The meat of the film is continual conflict, death and dark situations. The scenes on the beach with eels being captured using a dead horse’s head is full of symbolism and a black humour I will never forget.  More conflict for Oskar ensues as he rejects all authority including religion.  When his mother dies, seemingly from overwhelming guilt, and his friend, a Jewish toymaker, commits suicide following Nazi oppression, Oskar’s life is further stained by death. Latterly, the film enters a stage where – while he is still physically a three-year-old – he hits puberty and become sexually active. The explicit sex scenes involving Maria, a sixteen year old shop girl, are disturbing and unforgettable and this leads to further conflict with Oskar’s father who eventually marries Maria.  Anger and jealousy provokes Oskar so much he literally runs off with the circus and becomes part of a troupe that entertains German soldiers during the war. It is not long though before further tragedy strikes and his strange romance with dwarf singer Roswitha, ends suddenly with her demise.

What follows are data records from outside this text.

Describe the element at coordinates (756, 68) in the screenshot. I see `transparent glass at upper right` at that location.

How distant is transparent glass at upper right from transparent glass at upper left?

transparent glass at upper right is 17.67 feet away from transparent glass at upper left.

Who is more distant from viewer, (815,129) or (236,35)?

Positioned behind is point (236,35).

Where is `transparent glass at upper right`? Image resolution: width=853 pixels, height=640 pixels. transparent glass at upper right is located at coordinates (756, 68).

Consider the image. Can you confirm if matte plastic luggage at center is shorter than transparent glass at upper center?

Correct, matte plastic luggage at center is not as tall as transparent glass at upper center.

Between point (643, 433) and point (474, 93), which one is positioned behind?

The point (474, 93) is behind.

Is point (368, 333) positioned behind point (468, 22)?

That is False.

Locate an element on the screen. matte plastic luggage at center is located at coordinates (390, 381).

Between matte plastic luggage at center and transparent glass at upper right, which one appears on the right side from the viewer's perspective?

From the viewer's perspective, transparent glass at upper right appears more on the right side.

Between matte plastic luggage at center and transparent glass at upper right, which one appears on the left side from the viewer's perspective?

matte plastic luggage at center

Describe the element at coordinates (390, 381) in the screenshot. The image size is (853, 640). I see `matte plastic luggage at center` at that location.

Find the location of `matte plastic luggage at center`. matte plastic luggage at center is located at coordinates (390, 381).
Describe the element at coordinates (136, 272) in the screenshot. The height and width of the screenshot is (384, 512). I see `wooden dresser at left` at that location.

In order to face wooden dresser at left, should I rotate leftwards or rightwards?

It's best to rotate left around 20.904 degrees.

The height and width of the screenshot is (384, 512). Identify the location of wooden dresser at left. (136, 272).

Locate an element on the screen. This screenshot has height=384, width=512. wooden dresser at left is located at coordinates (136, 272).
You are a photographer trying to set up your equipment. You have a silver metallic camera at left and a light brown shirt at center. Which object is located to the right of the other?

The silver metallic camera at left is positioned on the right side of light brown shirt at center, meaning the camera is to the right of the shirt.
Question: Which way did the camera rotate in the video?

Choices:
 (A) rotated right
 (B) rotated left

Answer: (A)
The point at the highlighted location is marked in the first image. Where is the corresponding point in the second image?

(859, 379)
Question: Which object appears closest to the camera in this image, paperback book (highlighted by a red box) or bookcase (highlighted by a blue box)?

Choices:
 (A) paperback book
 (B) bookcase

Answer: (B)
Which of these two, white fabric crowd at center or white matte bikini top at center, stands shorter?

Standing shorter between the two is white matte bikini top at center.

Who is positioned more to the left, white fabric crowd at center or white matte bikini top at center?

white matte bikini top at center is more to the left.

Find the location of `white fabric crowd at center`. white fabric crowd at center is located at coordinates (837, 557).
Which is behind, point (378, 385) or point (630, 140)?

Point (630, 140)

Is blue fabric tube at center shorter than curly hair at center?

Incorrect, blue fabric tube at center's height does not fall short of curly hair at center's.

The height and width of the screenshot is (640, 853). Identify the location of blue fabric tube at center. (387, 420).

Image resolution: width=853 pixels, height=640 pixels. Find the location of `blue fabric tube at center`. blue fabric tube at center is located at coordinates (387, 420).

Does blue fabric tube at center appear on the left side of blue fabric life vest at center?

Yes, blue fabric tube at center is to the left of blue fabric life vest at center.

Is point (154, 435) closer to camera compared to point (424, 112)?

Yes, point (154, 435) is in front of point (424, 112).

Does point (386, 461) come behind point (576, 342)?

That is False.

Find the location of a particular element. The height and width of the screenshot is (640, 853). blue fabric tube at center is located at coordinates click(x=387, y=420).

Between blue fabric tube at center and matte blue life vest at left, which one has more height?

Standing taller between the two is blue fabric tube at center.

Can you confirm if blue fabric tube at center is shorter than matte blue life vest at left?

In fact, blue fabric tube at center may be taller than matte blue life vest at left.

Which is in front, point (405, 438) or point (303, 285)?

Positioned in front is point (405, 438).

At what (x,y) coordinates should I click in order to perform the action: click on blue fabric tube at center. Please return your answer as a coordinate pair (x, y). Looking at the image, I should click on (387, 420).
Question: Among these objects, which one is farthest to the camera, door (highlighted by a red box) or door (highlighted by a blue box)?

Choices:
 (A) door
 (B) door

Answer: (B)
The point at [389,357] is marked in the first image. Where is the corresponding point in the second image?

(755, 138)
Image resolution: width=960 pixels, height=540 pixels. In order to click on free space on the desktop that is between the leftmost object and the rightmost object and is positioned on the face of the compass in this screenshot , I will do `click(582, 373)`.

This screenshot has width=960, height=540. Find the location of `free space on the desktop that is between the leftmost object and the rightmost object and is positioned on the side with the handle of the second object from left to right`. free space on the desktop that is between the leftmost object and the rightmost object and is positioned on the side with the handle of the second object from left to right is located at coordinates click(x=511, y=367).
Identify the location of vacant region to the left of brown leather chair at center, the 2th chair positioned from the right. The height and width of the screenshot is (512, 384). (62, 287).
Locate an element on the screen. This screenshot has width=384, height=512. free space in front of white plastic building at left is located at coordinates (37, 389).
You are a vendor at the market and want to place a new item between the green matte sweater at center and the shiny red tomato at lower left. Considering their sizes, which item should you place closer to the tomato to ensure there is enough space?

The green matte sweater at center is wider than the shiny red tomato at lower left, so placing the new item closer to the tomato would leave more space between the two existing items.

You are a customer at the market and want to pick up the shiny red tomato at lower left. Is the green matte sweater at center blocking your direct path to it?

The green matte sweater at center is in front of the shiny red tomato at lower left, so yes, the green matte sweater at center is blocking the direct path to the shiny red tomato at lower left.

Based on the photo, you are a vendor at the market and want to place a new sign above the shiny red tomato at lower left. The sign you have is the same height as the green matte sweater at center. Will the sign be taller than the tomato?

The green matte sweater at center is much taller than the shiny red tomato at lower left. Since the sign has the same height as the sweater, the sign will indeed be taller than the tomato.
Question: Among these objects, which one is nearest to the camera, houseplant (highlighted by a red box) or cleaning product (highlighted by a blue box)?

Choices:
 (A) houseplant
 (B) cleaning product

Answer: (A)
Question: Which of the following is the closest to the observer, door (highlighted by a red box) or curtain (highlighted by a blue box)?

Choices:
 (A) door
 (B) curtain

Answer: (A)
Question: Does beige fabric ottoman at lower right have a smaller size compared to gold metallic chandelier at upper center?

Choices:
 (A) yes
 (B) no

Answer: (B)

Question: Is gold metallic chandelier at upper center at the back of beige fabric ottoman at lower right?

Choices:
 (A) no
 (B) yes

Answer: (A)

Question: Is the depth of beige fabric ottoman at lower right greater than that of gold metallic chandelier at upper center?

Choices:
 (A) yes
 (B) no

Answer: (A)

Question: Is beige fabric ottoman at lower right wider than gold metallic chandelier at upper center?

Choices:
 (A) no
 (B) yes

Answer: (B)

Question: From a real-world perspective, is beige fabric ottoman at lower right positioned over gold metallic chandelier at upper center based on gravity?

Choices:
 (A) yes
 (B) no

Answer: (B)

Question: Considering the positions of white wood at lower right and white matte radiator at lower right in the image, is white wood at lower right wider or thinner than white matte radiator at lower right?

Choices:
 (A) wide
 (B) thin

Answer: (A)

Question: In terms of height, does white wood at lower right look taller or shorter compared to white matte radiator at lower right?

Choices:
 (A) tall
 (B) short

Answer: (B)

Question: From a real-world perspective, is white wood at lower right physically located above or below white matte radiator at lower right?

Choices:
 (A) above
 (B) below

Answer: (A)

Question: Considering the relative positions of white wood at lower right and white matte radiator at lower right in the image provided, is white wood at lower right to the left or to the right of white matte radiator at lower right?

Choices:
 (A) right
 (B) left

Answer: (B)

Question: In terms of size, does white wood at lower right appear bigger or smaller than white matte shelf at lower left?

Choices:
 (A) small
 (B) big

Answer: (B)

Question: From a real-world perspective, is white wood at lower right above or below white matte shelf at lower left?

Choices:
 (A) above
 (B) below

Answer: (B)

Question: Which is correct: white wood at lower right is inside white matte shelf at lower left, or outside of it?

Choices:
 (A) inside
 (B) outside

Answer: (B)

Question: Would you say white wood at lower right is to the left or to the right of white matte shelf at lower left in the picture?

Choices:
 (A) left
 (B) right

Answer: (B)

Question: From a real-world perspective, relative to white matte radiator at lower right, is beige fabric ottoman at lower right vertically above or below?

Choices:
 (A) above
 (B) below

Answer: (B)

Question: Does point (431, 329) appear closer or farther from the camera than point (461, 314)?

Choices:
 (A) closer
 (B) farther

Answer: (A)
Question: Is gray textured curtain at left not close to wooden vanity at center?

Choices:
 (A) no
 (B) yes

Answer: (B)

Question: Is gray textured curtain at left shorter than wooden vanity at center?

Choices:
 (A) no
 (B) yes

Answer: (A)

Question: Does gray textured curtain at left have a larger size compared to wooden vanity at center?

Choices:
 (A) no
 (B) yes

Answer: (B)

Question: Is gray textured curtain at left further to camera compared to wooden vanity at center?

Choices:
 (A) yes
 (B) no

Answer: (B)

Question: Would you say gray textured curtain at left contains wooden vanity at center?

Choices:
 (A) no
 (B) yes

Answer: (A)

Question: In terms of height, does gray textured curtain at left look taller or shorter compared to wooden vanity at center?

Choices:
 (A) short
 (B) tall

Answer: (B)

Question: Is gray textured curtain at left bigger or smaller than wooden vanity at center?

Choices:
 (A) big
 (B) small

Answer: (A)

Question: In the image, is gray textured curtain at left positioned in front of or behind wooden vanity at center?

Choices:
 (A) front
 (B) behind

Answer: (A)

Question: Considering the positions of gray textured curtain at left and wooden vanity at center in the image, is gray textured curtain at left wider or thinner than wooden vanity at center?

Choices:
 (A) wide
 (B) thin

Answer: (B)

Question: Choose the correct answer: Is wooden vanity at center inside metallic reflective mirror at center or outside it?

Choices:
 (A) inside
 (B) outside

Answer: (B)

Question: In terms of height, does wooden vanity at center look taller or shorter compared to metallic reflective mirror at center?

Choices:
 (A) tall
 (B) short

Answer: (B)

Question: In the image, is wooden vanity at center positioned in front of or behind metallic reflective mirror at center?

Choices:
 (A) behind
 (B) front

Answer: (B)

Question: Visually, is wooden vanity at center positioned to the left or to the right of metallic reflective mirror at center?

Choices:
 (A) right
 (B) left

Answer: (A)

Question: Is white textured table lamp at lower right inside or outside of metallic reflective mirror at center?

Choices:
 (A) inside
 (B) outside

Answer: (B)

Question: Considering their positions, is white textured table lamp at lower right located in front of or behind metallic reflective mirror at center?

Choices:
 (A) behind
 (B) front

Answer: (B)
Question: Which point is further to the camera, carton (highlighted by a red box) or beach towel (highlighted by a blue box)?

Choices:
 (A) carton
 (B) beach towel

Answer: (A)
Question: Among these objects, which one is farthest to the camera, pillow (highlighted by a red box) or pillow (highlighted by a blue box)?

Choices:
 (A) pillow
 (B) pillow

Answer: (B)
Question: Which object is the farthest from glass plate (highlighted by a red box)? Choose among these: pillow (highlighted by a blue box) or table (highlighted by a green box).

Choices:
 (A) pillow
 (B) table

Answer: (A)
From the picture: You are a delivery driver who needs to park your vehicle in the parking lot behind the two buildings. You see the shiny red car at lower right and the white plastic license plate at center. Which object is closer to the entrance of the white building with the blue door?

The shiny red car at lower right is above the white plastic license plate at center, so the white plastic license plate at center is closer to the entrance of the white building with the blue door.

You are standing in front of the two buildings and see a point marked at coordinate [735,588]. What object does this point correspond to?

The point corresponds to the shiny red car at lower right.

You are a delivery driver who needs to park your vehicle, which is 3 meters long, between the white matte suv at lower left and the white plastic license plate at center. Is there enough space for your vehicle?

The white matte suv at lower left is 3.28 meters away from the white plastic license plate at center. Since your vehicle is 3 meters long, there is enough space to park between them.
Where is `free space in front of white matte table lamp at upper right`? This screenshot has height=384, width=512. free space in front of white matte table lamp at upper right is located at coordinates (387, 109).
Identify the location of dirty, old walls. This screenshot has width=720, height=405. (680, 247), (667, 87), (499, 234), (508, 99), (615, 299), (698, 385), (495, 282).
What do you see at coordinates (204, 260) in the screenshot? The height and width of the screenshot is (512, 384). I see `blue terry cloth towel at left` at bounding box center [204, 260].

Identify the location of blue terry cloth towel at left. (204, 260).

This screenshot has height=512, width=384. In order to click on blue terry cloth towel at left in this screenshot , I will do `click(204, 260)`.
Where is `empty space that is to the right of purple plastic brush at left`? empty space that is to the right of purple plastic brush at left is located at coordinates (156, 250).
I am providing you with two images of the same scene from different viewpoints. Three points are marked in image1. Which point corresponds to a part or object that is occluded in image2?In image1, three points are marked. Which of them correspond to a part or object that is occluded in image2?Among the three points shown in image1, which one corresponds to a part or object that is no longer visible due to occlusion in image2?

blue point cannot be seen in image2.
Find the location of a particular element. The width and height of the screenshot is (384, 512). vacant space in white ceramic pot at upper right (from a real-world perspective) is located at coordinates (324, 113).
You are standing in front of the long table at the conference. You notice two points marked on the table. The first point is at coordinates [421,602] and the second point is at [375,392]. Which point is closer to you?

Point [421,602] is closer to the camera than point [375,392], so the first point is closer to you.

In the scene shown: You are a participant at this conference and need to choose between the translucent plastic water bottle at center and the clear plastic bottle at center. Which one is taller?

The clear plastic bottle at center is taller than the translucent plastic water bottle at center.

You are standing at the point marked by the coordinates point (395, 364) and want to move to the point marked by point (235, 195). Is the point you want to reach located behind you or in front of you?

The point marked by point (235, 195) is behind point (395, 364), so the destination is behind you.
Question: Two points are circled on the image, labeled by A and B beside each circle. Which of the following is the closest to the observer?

The Tin Drum is intense, visceral and brave filmmaking. While it uses history as a backbone, its’ muscle, skin and clothes are eccentricity, allegory and insanity. It was one of the most financially successful German films of the era and won the 1979 Oscar for Best Foreign Film. I guess I missed it because it is rarely shown on television, no doubt due to the controversial sex scenes involving 11 year-old Bennent. Overall, it is one of the most original stories I have seen on screen and the child actor who played Oskar was a revelation. I have rarely been so horrified, moved and made to laugh as much as I have by a recent cinema visit. I would heartily recommend this film to anyone serious about making films and those who demand intensity in their cinema viewing.